**Your goal**
Scan the records below for the word "text". Copy each line where it appears.

**Task inputs**
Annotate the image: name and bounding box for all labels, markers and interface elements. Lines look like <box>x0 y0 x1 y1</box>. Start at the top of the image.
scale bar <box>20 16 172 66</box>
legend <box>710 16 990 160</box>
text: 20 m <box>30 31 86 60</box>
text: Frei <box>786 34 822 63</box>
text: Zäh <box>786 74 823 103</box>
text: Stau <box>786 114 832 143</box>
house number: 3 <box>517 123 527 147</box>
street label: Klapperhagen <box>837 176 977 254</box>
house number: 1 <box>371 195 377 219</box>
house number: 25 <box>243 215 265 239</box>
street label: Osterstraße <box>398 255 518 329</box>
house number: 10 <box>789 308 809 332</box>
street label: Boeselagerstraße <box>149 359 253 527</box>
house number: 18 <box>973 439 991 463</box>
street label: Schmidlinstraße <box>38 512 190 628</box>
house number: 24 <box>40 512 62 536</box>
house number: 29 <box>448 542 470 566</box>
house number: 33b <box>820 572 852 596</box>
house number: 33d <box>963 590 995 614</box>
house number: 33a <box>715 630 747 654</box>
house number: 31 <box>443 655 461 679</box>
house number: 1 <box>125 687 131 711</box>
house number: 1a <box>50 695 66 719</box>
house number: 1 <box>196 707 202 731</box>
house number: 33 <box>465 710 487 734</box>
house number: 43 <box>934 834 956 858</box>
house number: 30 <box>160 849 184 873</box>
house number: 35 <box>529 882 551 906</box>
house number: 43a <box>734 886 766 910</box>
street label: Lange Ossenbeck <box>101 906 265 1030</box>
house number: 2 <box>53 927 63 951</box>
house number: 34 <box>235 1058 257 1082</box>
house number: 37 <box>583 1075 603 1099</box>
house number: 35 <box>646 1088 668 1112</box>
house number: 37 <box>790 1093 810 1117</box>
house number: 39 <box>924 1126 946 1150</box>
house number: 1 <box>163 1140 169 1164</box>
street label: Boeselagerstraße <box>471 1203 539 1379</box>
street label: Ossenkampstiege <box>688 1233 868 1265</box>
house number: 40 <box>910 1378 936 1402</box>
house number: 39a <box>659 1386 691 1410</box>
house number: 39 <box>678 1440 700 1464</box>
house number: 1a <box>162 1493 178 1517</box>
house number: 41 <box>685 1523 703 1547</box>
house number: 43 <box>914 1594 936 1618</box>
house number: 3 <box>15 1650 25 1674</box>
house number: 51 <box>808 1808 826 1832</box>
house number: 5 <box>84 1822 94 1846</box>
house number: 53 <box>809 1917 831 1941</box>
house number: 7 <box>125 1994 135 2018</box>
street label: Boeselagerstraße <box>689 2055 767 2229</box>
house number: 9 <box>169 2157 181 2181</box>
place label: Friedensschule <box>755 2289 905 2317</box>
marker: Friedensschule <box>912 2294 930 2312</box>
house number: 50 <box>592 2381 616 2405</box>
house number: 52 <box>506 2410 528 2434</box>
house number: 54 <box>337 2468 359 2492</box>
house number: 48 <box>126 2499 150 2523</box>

**Task response**
text: 20 m <box>30 31 86 60</box>
text: Frei <box>786 34 822 63</box>
text: Zäh <box>786 74 823 103</box>
text: Stau <box>786 114 832 143</box>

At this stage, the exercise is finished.